Summary: Tried and tested investment advice still holds true. When making your investment decisions, start early, take emotion out of the decision, avoid high costs that eat into returns and maintain a sensible portfolio of stocks and bonds.
When it comes to investment, the tried and tested techniques still work. A lot of the greatest investors got to where they are today because they followed the basics even when executing somewhat risky bets.
The sagest advice for investors is to start as early as possible. When you start investing early, you reap the benefits of compounding interest. According to Jack Bogle of Vanguard, even a modest investment can grow a staggering amount over time.
Ben Graham says that an investor’s chief problem and his worst enemy is himself.
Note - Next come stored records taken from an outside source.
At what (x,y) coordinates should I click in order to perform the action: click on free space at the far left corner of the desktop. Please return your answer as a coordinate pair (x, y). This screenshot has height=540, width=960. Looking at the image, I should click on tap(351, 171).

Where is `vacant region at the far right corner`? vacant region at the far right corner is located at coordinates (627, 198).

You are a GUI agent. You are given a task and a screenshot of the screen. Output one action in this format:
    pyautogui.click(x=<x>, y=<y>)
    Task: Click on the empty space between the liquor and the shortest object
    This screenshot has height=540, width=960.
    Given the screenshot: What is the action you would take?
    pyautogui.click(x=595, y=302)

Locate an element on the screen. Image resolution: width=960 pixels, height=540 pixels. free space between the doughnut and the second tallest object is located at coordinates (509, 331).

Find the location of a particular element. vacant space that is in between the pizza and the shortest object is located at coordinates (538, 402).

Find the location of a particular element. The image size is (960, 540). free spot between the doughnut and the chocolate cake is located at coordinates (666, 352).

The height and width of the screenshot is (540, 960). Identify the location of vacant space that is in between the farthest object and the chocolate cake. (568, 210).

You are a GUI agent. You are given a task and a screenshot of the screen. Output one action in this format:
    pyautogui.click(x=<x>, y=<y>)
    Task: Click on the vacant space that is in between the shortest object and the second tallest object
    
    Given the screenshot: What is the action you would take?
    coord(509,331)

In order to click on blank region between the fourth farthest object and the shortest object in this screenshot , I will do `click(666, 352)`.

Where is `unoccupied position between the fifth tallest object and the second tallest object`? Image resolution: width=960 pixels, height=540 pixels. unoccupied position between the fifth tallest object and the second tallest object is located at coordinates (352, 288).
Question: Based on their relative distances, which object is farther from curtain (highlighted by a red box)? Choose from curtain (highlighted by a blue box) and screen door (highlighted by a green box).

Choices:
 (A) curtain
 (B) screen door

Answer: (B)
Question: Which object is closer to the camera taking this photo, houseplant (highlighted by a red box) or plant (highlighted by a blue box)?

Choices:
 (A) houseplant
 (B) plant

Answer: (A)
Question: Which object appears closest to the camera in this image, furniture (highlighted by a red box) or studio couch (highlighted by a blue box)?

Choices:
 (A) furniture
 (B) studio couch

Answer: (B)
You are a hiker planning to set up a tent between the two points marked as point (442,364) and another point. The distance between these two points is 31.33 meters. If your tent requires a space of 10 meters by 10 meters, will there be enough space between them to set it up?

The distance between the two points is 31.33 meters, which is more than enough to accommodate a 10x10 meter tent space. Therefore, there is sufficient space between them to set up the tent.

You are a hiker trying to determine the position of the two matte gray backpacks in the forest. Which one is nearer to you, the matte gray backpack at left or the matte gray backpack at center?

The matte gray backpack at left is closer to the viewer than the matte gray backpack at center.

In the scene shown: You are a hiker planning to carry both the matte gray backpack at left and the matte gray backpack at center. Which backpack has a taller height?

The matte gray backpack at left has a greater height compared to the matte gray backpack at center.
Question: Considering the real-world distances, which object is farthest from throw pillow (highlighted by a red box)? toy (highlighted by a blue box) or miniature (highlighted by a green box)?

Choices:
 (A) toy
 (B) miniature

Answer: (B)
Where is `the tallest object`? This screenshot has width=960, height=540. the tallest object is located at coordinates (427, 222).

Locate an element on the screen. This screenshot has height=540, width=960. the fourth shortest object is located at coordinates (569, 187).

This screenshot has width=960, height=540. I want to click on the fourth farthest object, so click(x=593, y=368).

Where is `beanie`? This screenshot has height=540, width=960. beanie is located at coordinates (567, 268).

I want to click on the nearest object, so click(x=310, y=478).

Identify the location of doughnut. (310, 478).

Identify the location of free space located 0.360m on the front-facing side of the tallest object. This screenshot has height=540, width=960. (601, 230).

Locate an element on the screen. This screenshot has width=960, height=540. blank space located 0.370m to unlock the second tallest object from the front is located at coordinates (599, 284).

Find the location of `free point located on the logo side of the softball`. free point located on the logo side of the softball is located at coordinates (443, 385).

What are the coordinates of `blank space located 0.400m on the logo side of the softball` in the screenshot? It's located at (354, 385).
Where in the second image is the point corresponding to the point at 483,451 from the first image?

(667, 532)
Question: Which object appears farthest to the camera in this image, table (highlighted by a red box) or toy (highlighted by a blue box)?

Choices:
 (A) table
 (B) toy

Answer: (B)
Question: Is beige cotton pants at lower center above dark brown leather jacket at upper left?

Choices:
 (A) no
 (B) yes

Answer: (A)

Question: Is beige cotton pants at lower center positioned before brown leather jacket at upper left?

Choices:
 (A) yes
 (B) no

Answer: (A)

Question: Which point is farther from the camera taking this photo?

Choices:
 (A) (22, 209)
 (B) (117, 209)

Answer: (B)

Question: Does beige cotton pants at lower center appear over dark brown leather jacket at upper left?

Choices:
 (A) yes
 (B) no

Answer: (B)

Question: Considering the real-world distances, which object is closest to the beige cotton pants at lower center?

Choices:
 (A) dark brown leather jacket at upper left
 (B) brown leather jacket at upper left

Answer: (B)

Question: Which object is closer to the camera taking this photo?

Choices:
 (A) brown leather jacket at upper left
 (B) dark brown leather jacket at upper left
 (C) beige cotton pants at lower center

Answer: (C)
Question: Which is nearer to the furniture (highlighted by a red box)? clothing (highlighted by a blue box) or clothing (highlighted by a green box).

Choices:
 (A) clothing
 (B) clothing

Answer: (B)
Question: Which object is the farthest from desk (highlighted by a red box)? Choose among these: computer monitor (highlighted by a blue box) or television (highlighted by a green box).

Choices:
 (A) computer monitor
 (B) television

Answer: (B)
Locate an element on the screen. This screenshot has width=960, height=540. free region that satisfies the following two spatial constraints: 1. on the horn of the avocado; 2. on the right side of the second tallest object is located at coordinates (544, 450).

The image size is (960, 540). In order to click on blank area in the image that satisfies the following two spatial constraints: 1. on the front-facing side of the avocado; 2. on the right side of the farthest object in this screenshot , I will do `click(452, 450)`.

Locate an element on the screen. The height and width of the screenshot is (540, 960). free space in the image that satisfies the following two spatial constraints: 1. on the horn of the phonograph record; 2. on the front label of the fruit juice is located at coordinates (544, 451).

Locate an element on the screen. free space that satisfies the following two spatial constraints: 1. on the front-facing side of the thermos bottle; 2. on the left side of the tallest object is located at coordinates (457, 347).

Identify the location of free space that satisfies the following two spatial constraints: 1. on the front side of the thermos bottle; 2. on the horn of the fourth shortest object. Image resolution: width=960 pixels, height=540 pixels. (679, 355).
In any investment, you must have reasonable expectations and learn to avoid the noise that comes from Wall Street. Whenever possible, eliminate emotion from your investment decisions.
Basic arithmetic still stands when calculating the returns from an investment. For example, the net return is as simple as the total portfolio minus the costs and fees. The advice here is to pay attention to the costs that can eat into returns. Warren Buffet put it best with: “Investors who avoid high and unnecessary costs and simply sit for an extended period with a collection of large, conservatively-financed American businesses will almost certainly do well.”
It is important to be sensible with your investments. The allocation should include stocks, bonds, and cash. Stick to a diversified portfolio of high-grade securities and middle of the road stocks, balancing between risk and return.